#### Exercise requirements
What you return should be each line of the data containing the string "click".

#### Input data
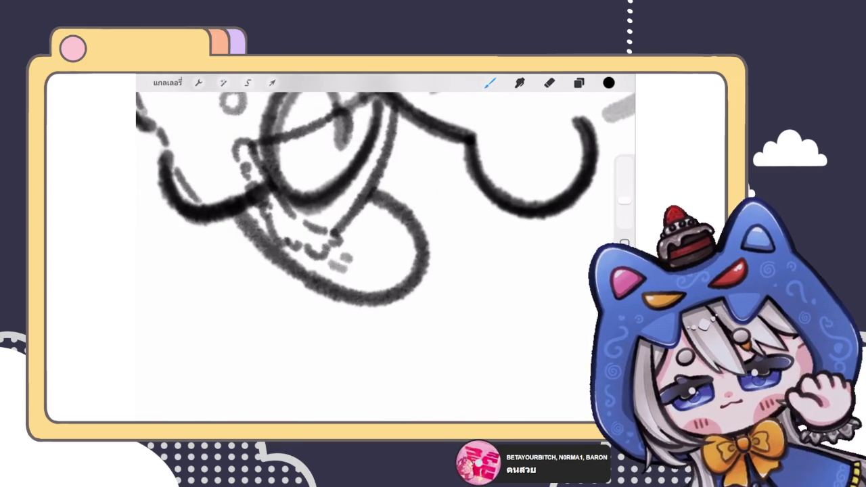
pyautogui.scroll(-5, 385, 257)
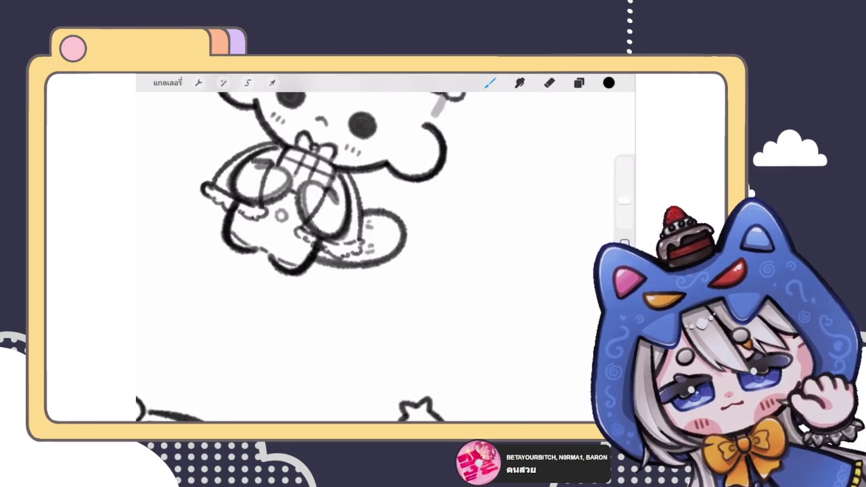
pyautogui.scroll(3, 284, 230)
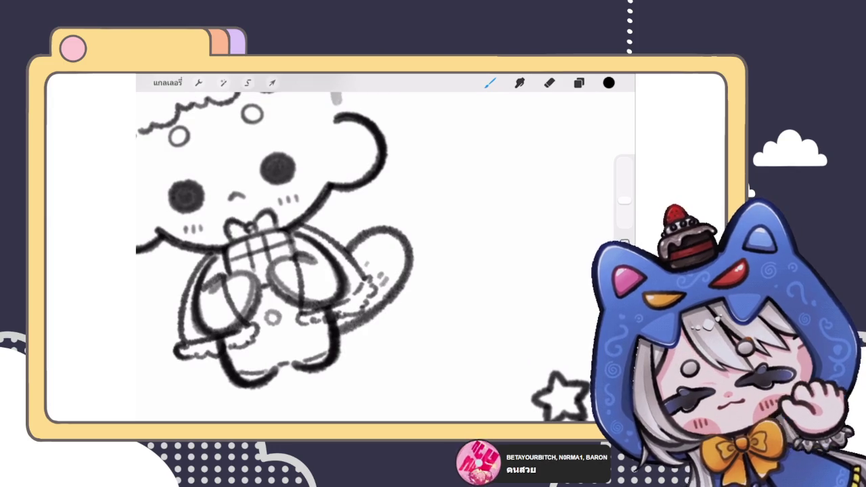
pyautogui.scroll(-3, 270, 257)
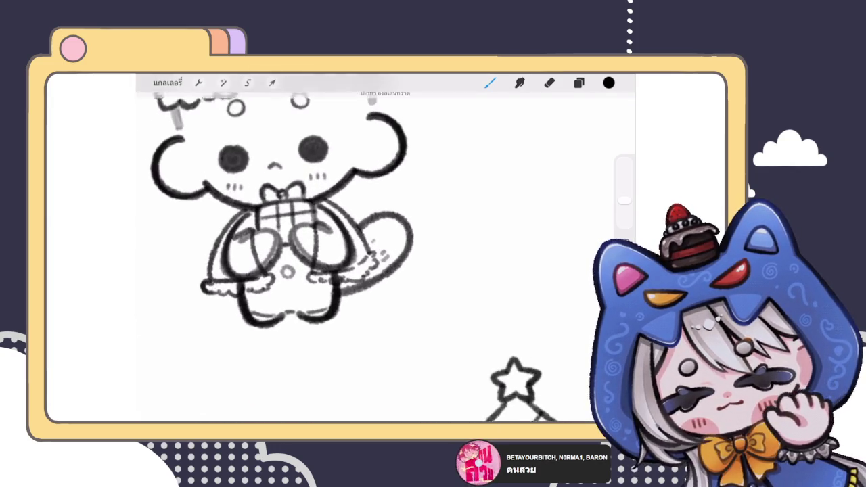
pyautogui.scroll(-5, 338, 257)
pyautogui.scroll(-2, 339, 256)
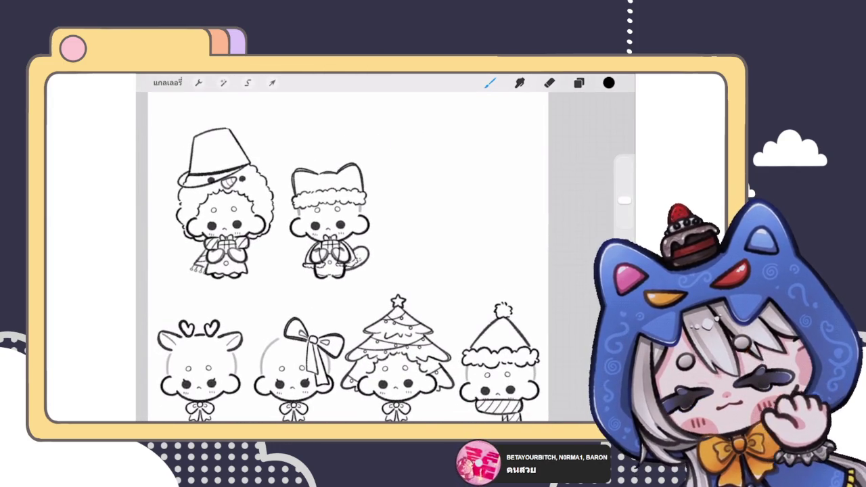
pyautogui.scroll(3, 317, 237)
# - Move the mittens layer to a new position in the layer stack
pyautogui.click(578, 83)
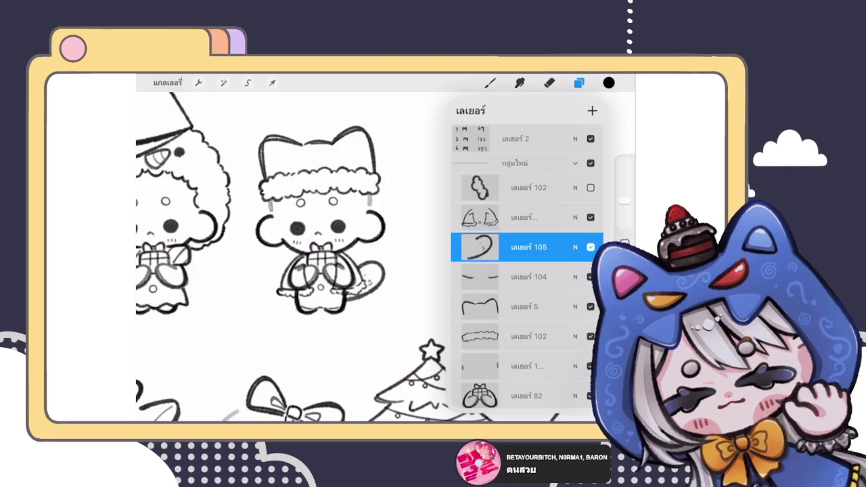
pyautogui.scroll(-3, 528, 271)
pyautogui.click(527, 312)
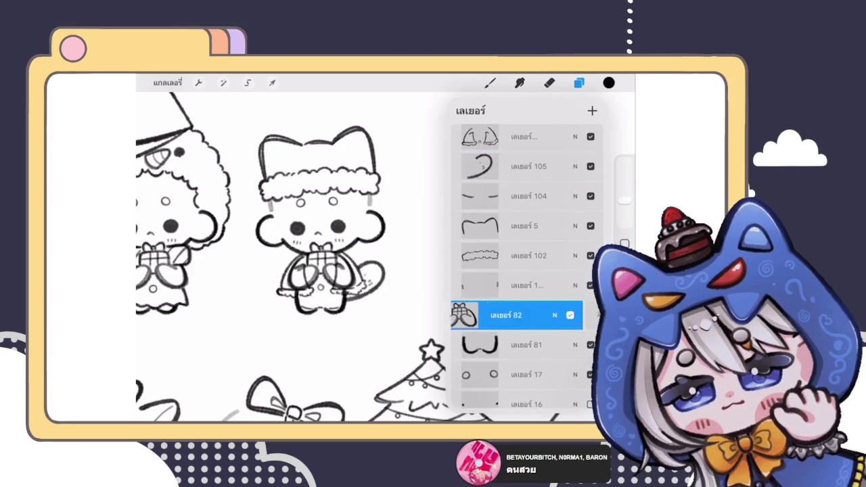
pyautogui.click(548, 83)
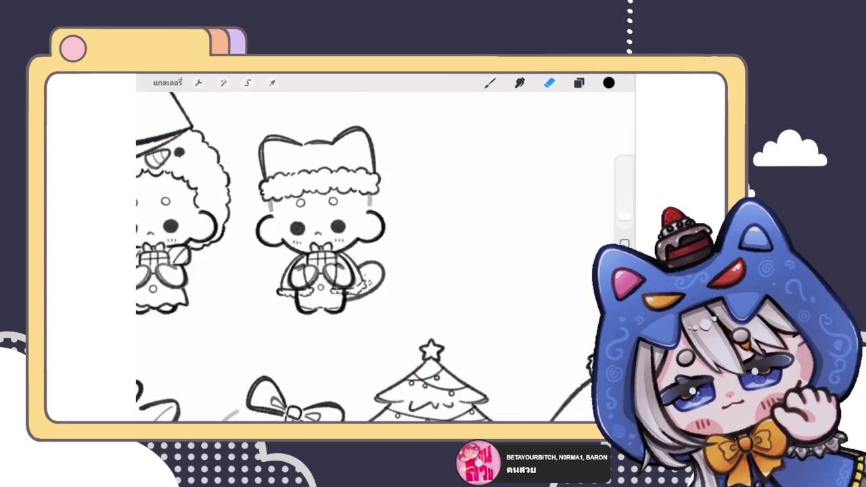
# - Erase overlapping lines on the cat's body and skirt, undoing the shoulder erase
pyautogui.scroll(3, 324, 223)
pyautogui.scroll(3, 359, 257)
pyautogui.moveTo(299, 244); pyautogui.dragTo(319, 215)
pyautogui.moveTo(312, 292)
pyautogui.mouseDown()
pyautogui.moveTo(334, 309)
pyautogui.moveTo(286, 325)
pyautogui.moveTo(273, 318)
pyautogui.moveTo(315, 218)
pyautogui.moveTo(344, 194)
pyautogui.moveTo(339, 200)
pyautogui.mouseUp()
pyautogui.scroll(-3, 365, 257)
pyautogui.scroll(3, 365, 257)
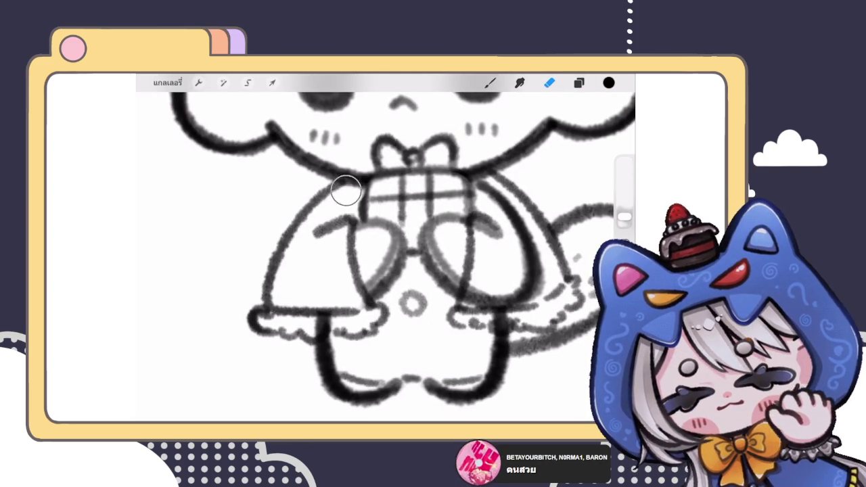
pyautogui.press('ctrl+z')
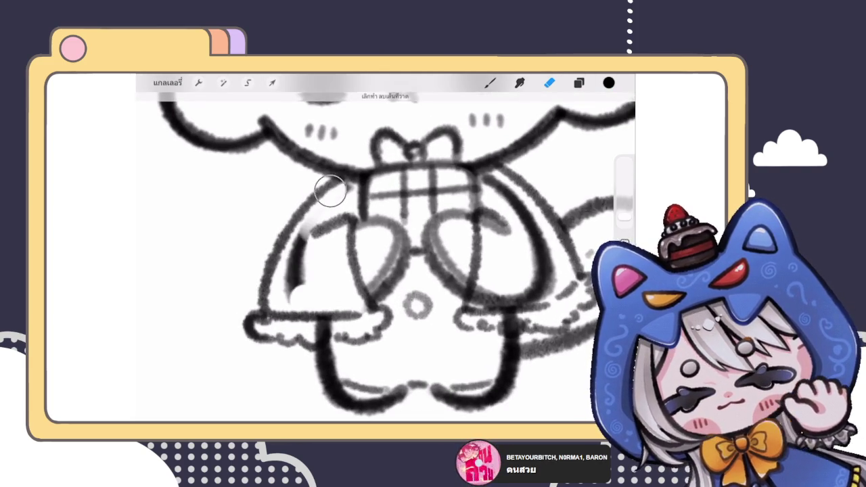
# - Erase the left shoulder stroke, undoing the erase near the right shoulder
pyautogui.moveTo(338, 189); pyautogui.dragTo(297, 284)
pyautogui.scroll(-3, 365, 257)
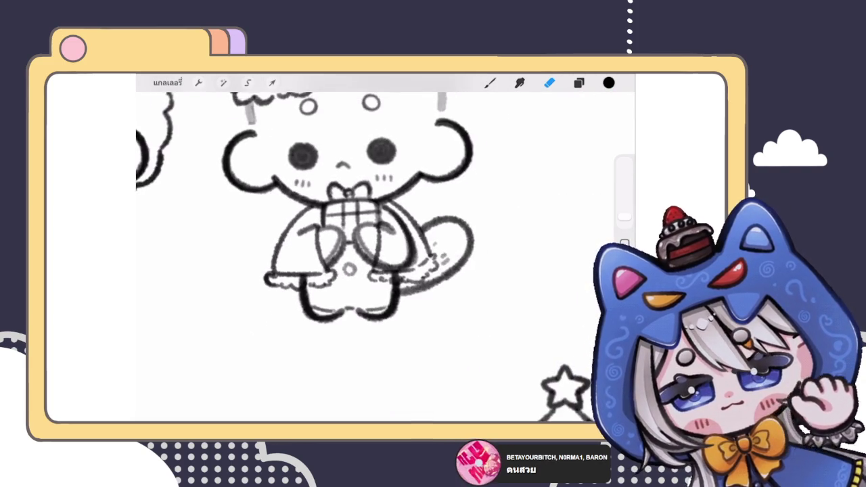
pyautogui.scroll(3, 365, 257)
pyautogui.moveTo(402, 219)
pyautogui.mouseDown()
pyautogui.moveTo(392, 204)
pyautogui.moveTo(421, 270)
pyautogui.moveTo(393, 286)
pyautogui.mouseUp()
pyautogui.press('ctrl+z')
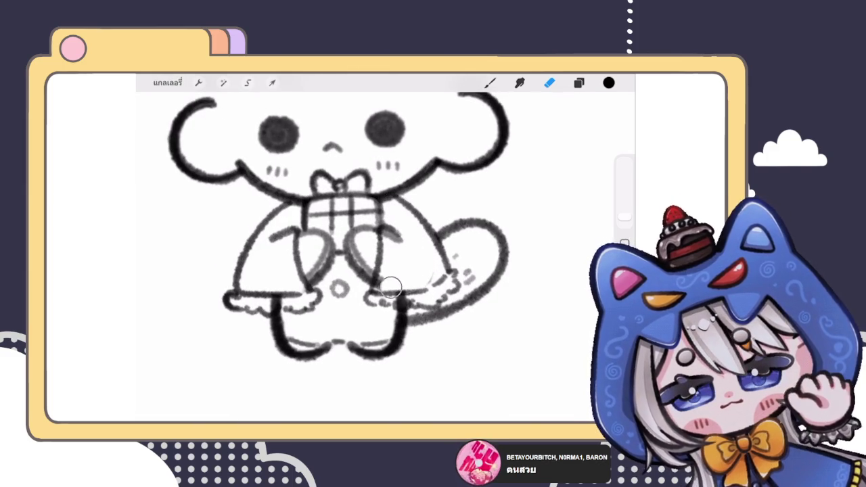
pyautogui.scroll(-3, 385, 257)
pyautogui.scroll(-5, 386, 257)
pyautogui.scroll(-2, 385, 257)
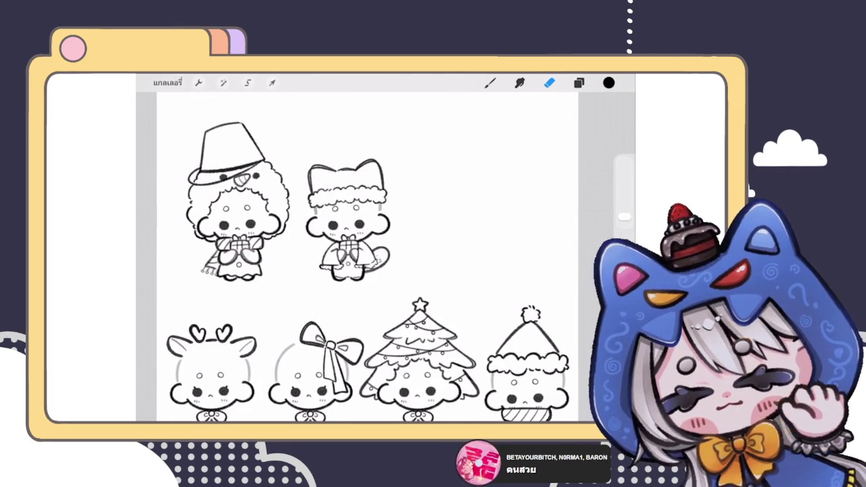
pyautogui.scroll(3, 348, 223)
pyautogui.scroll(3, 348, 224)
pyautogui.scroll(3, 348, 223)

#### Task response
pyautogui.click(578, 83)
pyautogui.click(527, 312)
pyautogui.click(548, 83)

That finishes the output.